__The task__.
Find where "ring pip: (294, 39)" appears in the entries below. That line and all lines after it, through the last, are to be duplicated exactly, with nothing else.

__Recorded data__.

━━━━━━━━━━━━━━━━━━━━

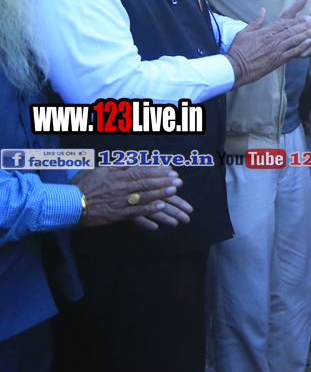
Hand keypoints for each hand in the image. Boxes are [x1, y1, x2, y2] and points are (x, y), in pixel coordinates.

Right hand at [72, 165, 192, 229]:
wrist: (71, 204)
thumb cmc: (87, 186)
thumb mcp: (101, 170)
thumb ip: (119, 164)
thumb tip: (134, 158)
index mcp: (117, 176)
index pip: (141, 171)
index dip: (157, 170)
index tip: (170, 170)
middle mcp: (120, 187)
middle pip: (145, 183)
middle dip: (163, 181)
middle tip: (178, 180)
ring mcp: (120, 201)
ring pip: (143, 196)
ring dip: (160, 193)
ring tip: (174, 191)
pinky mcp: (117, 214)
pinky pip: (136, 211)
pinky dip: (149, 209)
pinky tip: (160, 206)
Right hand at [224, 0, 310, 88]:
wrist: (235, 67)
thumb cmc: (238, 50)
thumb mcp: (244, 32)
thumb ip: (256, 21)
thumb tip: (262, 11)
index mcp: (265, 31)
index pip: (284, 22)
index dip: (297, 18)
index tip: (307, 16)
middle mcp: (272, 38)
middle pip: (292, 29)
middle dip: (305, 25)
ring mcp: (275, 49)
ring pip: (294, 39)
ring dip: (306, 34)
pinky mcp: (277, 60)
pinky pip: (292, 52)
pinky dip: (302, 47)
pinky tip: (310, 43)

━━━━━━━━━━━━━━━━━━━━

__Task output__.
ring pip: (294, 39)
ring dip: (306, 34)
pinky mcp: (277, 60)
pinky pip: (292, 52)
pinky dip: (302, 47)
pinky tip: (310, 43)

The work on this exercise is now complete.